I haven't had a chance to look at Vermes's new book yet, so these comments are, of course, provisional and may be addressed in the book itself. First, the blasphemy question. Vermes claims here, and has often claimed in the past, that claiming to be Messiah would not amount to blasphemy. That seems to be clearly correct. But some of the most persuasive current readings of the Marcan trial see the blasphemy charge not in Jesus' affirmative answer to the High Priest's question "Are you the Messiah, the Son of Blessed?" but in his elaboration, "You will see the Son of Man seated at the right hand of the Power and coming with the clouds of heaven" (Mark 14.62).

Second, the question of the length of Jesus' ministry. I don't know why one would assume that it lasted for only a year and in so far as one can judge from general impressions, mine would be that it was much longer, with time to travel, to build a reputation, to gather followers, perhaps to visit Jerusalem more than once. On the notion that John's Gospel gives us a three year ministry, I am not convinced. It seems to me to be two years, from Passover in Chapter 2 to Passover in Chapters 13 and following, with one Passover in between in Chapter 6. That is two years and a couple of days, not three years. On whether someone like that could have "survived that long", does that not lend plausibility to Jesus' having spent the majority of his career in Galilee away from Rome?

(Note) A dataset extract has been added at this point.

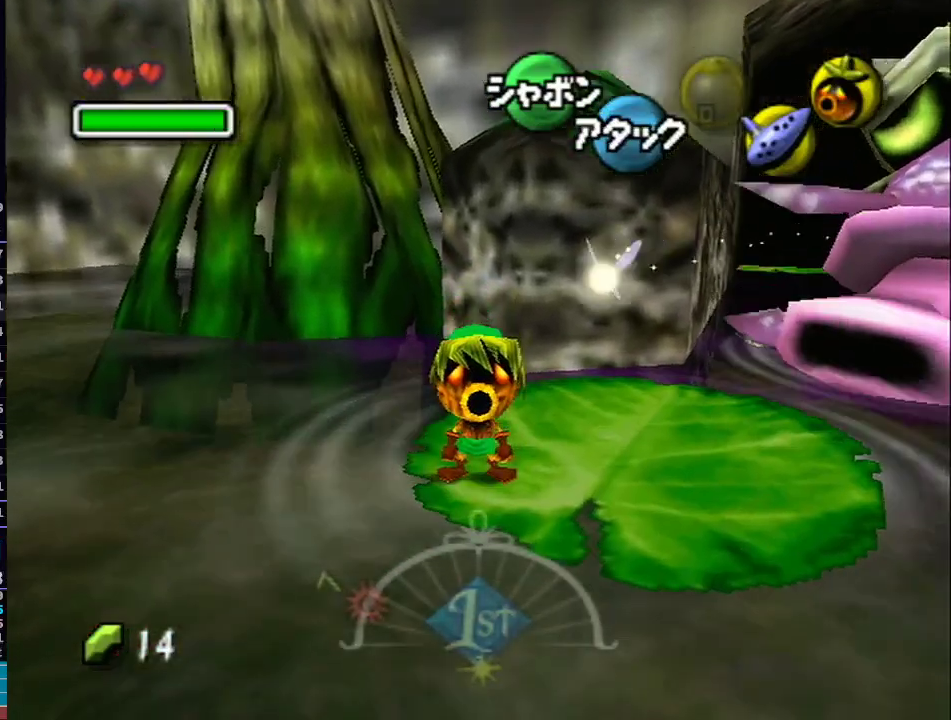
{"buttons": [], "left_stick": "center", "right_stick": "center", "events": [[217, "left_stick", "down-left"], [400, "left_stick", "center"]]}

On pinpointing the date of the first Good Friday, I am not as confident as Vermes. That vital contradiction between the Synoptics and John demonstrates that our earliest sources are just not sure whether Jesus was crucified exactly on a Passover or not. What they appear to know is that Jesus was crucified somewhere around that time. That fits the historically probable notion that Jesus' death is likely to have been caught up with the Passover crowds that year, the presence of Pilate and so on, without our necessarily having to try to be as precise as are the Synoptic writers. It is my view, to be defended at great length in due course, that the dating of Jesus' crucifixion on 15 Nisan (Synoptics) and 14 Nisan (John) are bound up with the differing dates on which the respective communities celebrated Jesus' passion. The celebration of Jesus' Passion on 14 Nisan carried on well into the Second Century among the Quartodecimans ("14th-ers"), whose tradition, according the Eusebius (H. E. V, 23), spanned "the whole of Asia".

1 comment:

Anonymous said...

The notion that we can judge how long Jesus or John "could have lasted" is deeply problematic. Perhaps if we assume that Jesus was "too hot to handle" from the moment he undertook public speech, but where is the evidence for this? Gospel chronology is too lightly founded for this type of reasoning.

On the notion that a messianic claim [or, I would add, attribution] need not constitute blasphemy, I thank Vermes for a strong and helpful caution.